September 30, 2021, 4:08 PM UTC

You’re going to need to send your holiday cards to friends on the other side of the country a good bit earlier this year.

Starting Friday, the U.S. Postal Service will enact new service standards that will result in longer transit times, meaning possible delays—especially when letters and packages are traveling long distances.

As much as 40% of the letters, periodicals, and packages sent via First Class mail could see slowdowns. That works out to a little more than 21 million pieces of mail, as judged by 2020 figures.  

The changes are part of Postmaster General Louis DeJoy’s controversial 10-year plan for the agency. DeJoy maintains the slowdown, along with higher prices, will help the USPS cut its deficits by as much as $160 billion. Many Democrats oppose the plan and have called for DeJoy’s removal. (DeJoy is a major donor to the GOP and Donald Trump, who appointed him to the job.)

Historically, First Class mail was delivered within one to three days.

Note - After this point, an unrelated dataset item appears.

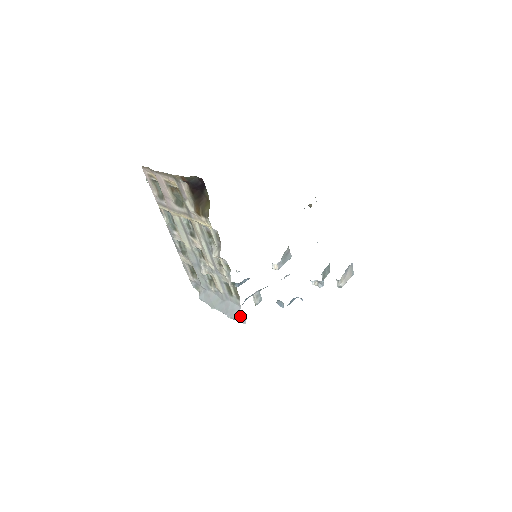
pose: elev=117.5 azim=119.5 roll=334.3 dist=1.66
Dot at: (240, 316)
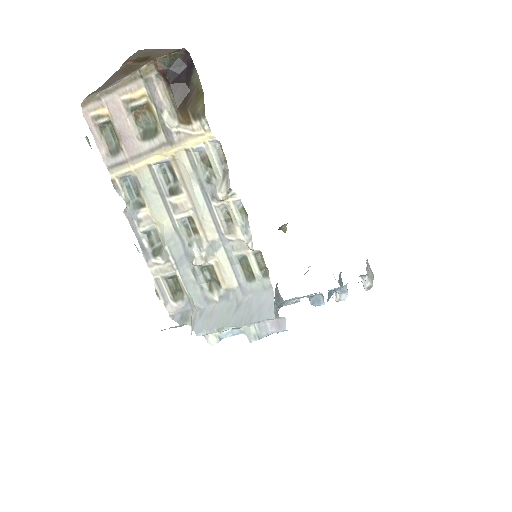
Dot at: (272, 321)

Under the new standards, that’s being extended to five. Postal officials say mail traveling within a local area will continue to be delivered in one or two days.

It’s not the first time the USPS has found itself swirling in controversy this year. In August, the Postal Service said it would add surcharges onto holiday packages shipped between Oct. 3 and Dec. 26 to help offset higher shipping costs. You can expect to pay anywhere from an extra 25 cents to an extra $5, depending on the size of the package and the distance it needs to travel. The extra charges will apply to both individuals and corporations.

This comes one year after the division was overwhelmed with packages and many consumers reported substantial delays during the holiday season.